Data:
★ ★ ★ ★ ★

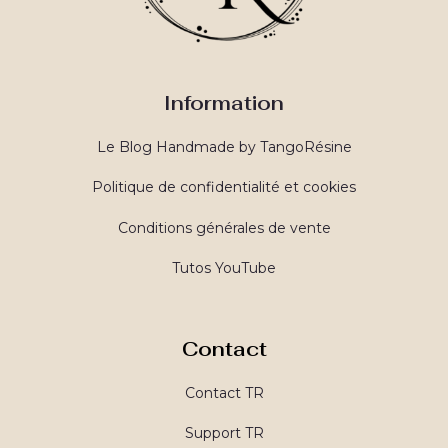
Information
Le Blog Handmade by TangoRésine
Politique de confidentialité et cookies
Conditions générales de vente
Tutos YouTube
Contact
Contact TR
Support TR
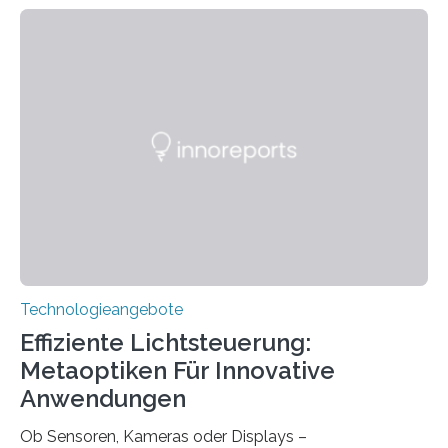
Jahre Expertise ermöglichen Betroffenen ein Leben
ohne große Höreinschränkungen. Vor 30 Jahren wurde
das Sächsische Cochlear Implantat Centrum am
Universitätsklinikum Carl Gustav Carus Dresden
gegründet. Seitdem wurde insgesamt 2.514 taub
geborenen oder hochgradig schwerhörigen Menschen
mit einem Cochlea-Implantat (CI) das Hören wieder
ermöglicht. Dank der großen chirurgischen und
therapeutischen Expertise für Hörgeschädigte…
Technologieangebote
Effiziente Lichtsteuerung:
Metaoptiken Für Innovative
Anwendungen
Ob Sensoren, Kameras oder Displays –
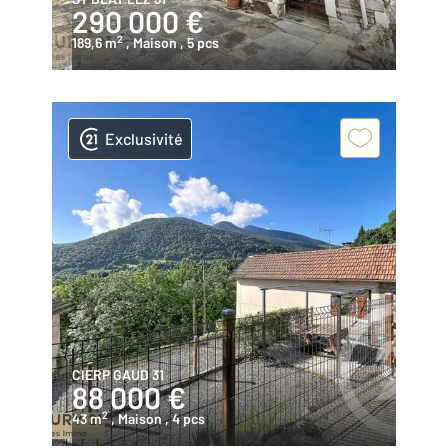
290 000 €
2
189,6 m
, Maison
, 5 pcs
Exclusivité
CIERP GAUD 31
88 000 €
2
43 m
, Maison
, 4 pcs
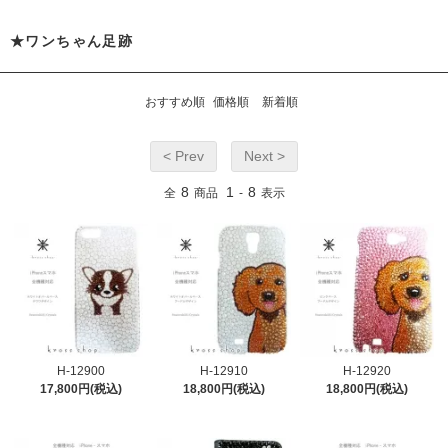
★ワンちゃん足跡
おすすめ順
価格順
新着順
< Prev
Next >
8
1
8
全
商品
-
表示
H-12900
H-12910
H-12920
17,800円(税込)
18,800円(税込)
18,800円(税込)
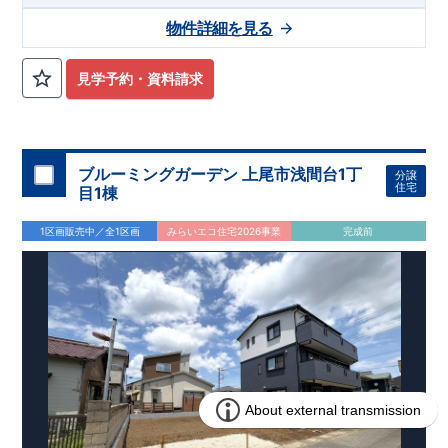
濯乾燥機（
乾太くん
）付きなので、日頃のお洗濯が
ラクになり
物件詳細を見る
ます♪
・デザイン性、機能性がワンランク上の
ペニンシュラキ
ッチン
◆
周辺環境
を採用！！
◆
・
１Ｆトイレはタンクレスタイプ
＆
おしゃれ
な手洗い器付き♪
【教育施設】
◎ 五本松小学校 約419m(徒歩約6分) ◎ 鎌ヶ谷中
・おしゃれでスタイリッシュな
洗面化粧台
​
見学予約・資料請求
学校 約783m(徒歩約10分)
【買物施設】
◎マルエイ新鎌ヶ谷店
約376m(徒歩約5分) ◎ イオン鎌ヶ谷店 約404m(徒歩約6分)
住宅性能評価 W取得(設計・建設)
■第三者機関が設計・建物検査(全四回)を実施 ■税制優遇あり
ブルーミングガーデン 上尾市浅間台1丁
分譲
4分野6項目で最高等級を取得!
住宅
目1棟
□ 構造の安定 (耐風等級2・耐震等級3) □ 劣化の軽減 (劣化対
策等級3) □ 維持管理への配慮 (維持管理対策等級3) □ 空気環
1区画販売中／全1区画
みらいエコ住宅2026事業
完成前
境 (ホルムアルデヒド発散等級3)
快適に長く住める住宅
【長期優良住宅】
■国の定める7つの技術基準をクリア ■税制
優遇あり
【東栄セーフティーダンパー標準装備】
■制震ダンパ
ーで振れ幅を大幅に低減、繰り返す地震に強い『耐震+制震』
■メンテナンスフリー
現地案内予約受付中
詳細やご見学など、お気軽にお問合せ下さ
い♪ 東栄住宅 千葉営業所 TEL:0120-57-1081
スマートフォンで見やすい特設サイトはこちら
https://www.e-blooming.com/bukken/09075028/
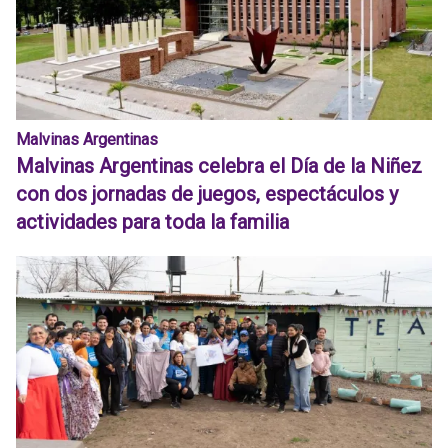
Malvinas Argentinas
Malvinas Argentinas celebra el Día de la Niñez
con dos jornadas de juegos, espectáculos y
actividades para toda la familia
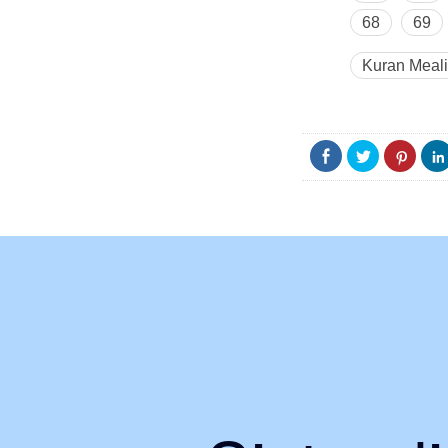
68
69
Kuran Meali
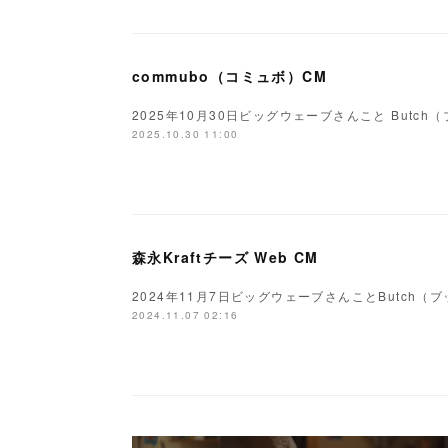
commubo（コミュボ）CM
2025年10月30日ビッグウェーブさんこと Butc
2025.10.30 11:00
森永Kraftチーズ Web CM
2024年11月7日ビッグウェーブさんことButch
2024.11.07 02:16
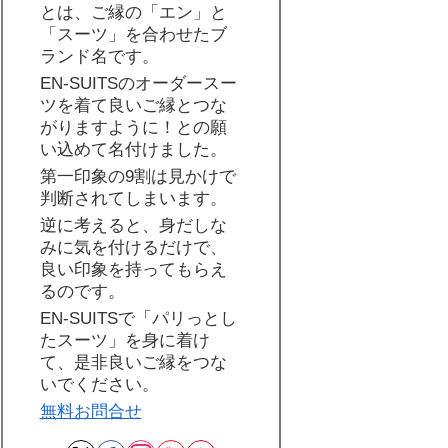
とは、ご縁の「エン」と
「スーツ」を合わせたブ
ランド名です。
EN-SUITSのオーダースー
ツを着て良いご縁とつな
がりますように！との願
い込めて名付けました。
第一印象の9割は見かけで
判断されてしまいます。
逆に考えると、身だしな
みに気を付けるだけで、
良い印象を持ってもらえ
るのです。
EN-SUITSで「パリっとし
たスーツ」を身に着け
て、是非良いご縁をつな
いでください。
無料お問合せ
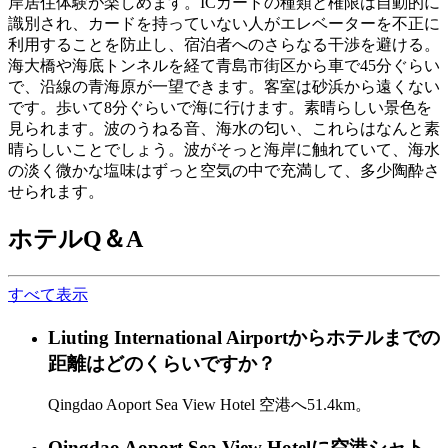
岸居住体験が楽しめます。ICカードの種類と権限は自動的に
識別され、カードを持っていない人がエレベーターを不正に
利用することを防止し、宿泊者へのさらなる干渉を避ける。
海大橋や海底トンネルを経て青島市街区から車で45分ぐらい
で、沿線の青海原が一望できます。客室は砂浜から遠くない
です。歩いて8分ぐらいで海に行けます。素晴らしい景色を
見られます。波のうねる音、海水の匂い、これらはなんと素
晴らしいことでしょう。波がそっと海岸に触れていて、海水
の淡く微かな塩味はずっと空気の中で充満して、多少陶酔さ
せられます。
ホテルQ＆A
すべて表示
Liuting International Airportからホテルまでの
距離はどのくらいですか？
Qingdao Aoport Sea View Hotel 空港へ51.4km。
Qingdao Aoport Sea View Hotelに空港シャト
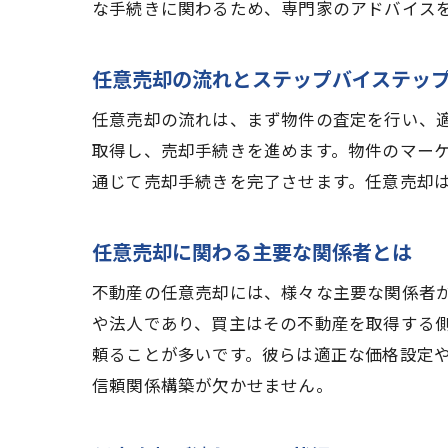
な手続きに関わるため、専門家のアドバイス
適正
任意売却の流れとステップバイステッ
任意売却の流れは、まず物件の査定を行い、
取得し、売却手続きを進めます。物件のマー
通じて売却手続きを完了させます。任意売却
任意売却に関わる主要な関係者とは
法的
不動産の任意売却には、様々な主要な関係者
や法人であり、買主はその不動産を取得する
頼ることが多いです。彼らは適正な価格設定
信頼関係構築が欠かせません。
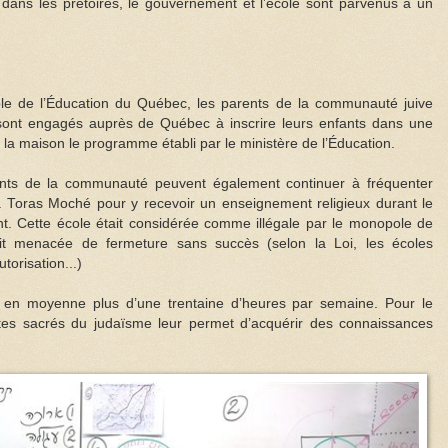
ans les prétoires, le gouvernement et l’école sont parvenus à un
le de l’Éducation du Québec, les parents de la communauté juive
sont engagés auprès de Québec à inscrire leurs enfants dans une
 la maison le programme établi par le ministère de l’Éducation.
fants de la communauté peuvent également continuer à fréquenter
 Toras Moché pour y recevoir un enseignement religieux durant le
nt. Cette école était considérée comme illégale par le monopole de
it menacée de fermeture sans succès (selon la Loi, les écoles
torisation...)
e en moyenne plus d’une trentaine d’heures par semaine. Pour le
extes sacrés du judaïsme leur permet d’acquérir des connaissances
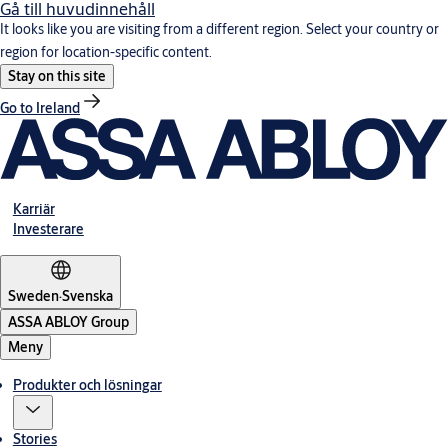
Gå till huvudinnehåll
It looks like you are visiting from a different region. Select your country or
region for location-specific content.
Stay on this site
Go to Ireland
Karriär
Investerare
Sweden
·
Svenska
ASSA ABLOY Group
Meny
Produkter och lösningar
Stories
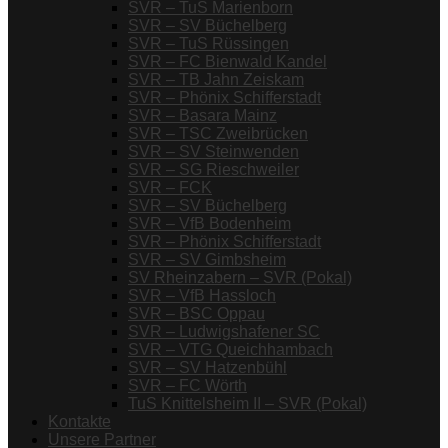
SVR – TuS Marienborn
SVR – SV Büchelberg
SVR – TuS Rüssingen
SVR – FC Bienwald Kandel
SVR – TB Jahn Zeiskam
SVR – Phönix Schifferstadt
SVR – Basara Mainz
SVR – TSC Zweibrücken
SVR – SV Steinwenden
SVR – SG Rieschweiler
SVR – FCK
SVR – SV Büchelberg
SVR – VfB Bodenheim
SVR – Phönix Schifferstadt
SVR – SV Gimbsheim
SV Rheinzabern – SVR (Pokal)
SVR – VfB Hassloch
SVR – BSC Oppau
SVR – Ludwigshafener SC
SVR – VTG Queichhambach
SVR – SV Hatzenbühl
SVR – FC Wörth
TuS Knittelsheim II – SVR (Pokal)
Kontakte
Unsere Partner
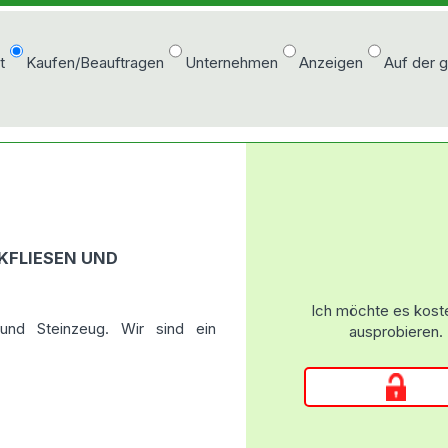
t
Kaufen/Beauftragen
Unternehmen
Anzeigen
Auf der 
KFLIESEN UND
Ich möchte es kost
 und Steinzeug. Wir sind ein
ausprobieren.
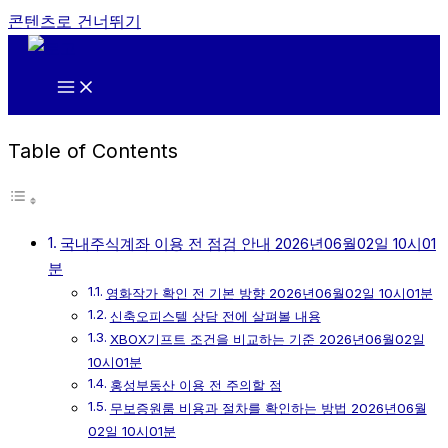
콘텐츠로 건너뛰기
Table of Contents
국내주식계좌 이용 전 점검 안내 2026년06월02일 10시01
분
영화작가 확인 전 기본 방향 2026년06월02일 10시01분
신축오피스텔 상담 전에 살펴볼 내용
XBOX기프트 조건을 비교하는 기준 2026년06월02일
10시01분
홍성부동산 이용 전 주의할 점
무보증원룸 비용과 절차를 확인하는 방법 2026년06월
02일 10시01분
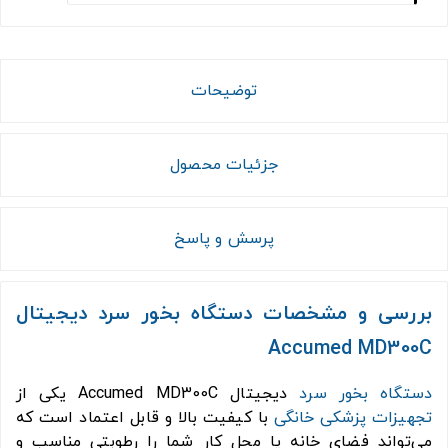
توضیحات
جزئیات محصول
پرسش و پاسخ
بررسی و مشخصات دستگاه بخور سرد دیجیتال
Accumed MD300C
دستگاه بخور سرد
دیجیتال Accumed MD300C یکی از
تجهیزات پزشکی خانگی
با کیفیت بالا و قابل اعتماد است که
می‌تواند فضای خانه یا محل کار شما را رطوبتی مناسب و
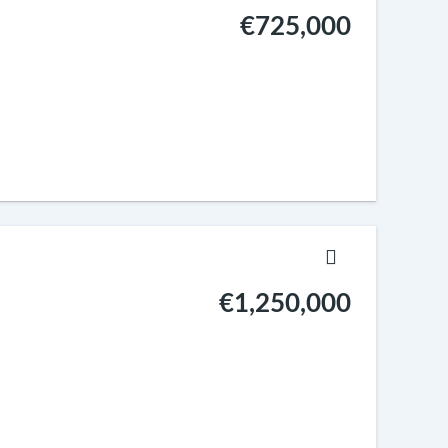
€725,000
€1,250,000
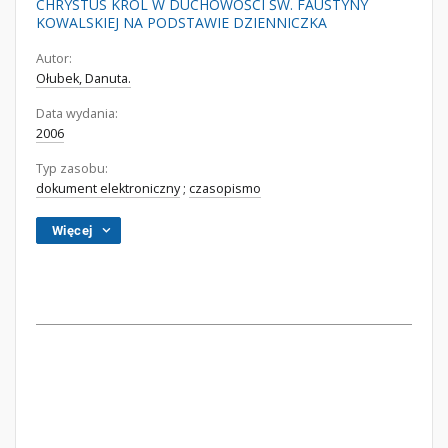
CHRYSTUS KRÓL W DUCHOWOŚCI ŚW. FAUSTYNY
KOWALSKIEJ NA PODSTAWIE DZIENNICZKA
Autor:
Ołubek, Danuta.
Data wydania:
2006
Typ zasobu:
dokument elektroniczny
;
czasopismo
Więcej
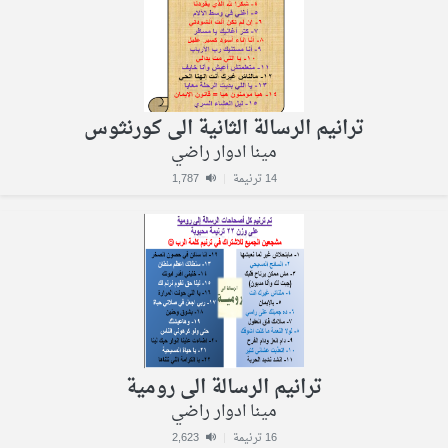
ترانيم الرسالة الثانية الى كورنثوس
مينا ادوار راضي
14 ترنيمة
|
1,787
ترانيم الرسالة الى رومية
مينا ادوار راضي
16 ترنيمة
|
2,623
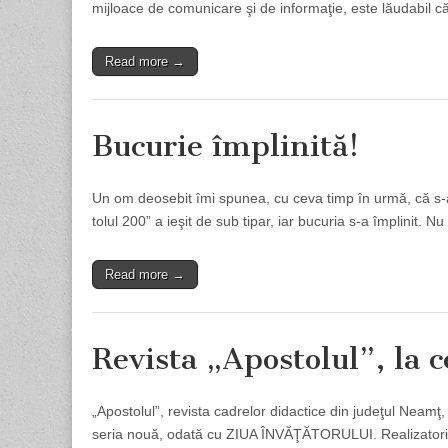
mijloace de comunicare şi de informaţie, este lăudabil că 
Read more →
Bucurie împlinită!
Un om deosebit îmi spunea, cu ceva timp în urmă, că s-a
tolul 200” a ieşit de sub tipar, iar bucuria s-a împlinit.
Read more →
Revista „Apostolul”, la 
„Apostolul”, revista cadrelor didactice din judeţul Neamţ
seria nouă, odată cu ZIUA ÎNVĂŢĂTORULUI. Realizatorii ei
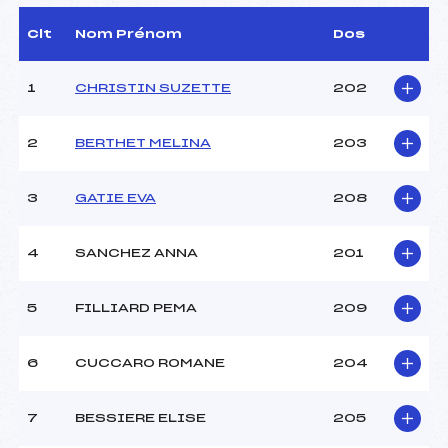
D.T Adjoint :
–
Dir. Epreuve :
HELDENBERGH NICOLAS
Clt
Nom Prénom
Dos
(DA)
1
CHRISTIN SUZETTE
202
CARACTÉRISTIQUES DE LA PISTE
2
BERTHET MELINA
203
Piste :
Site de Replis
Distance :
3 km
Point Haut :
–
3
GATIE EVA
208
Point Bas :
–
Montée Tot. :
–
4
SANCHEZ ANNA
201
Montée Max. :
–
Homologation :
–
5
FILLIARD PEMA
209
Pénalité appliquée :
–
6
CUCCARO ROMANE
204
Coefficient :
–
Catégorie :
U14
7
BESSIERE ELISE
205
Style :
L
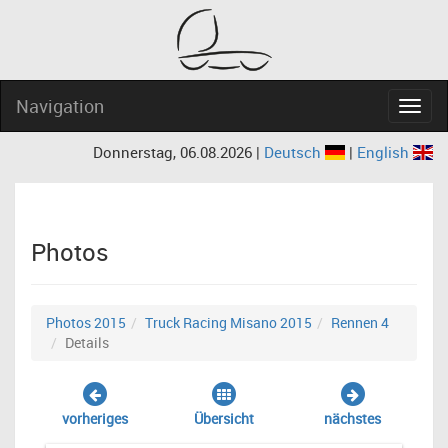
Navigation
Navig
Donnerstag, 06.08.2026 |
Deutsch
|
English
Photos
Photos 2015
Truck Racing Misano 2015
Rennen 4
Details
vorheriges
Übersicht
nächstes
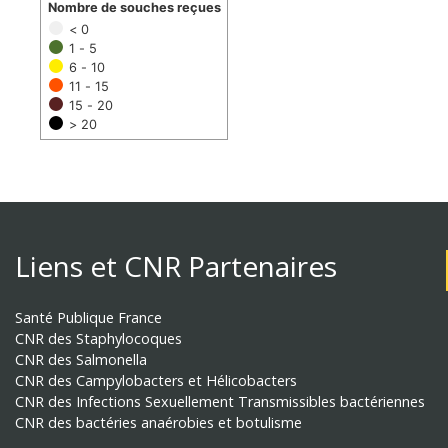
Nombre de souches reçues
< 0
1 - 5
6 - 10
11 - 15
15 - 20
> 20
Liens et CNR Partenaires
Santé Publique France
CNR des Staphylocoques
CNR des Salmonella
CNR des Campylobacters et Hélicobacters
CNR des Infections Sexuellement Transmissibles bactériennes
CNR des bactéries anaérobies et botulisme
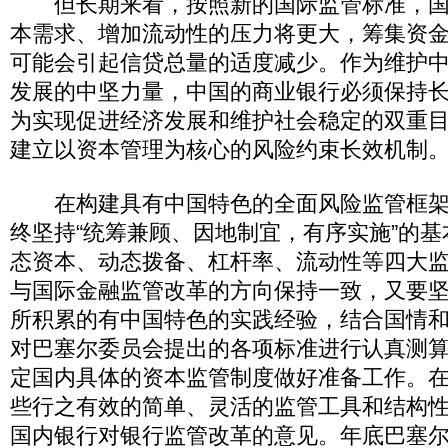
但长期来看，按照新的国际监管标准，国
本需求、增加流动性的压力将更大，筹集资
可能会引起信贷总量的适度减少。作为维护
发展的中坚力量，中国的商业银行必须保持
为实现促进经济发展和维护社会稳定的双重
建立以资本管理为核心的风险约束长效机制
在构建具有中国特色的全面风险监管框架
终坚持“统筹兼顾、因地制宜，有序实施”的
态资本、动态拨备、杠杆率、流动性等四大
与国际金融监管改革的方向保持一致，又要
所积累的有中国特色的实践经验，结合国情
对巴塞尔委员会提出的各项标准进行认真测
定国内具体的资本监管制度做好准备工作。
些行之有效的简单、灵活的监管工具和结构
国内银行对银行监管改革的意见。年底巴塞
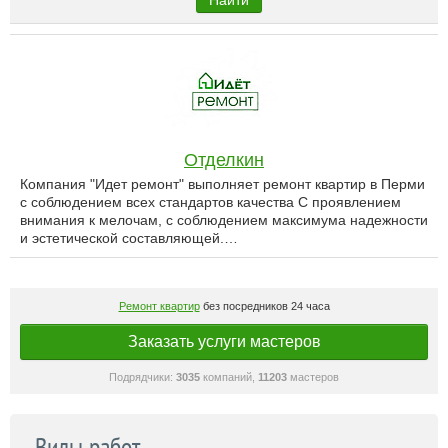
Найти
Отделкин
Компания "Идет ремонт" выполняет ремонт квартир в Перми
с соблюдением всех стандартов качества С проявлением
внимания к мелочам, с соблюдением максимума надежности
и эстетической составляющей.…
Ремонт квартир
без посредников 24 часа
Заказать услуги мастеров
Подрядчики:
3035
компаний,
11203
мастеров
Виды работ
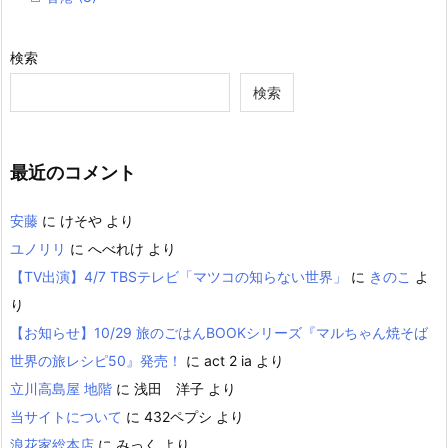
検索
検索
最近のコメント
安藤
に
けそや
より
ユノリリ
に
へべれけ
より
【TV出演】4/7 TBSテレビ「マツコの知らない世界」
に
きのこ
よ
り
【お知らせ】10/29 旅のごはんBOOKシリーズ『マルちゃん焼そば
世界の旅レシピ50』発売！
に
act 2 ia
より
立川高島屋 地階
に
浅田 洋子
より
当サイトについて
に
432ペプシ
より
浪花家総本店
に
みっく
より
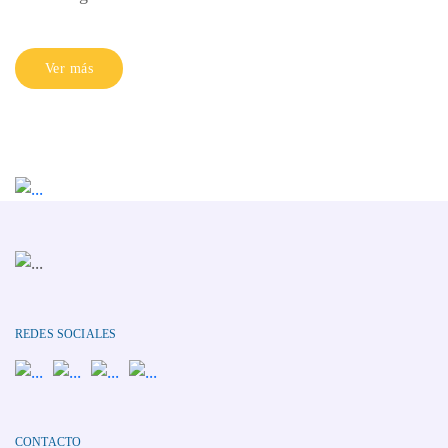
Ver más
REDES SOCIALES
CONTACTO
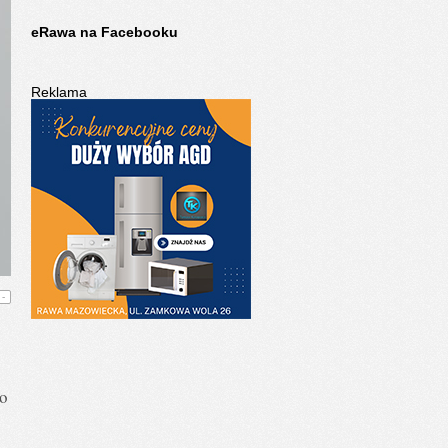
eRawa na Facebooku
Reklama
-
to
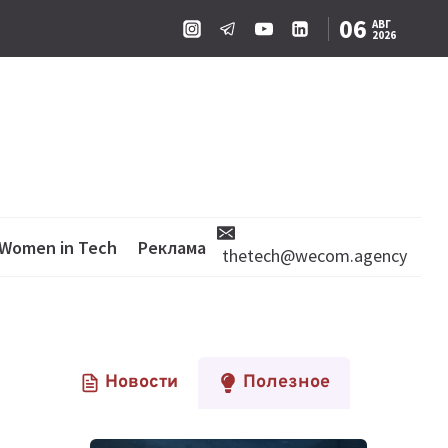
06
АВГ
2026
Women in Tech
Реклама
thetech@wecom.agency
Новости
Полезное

★ ★ ★ ★ ★

Problem description: Copy exactly the lines of the entries above from the one containing "距離はどのくらいですか？" through the one containing "e en moyenne". Both end lines count; pictures do not.

Written solution:
距離はどのくらいですか？
Qingdao Aoport Sea View Hotel 空港へ51.4km。
Qingdao Aoport Sea View Hotelに空港シャト
な手続きに関わるため、専門家のアドバイス
適正
任意売却の流れとステップバイステッ
任意売却の流れは、まず物件の査定を行い、
取得し、売却手続きを進めます。物件のマー
通じて売却手続きを完了させます。任意売却
任意売却に関わる主要な関係者とは
法的
不動産の任意売却には、様々な主要な関係者
や法人であり、買主はその不動産を取得する
頼ることが多いです。彼らは適正な価格設定
信頼関係構築が欠かせません。
ans les prétoires, le gouvernement et l’école sont parvenus à un
le de l’Éducation du Québec, les parents de la communauté juive
sont engagés auprès de Québec à inscrire leurs enfants dans une
 la maison le programme établi par le ministère de l’Éducation.
fants de la communauté peuvent également continuer à fréquenter
 Toras Moché pour y recevoir un enseignement religieux durant le
nt. Cette école était considérée comme illégale par le monopole de
it menacée de fermeture sans succès (selon la Loi, les écoles
torisation...)
e en moyenne plus d’une trentaine d’heures par semaine. Pour le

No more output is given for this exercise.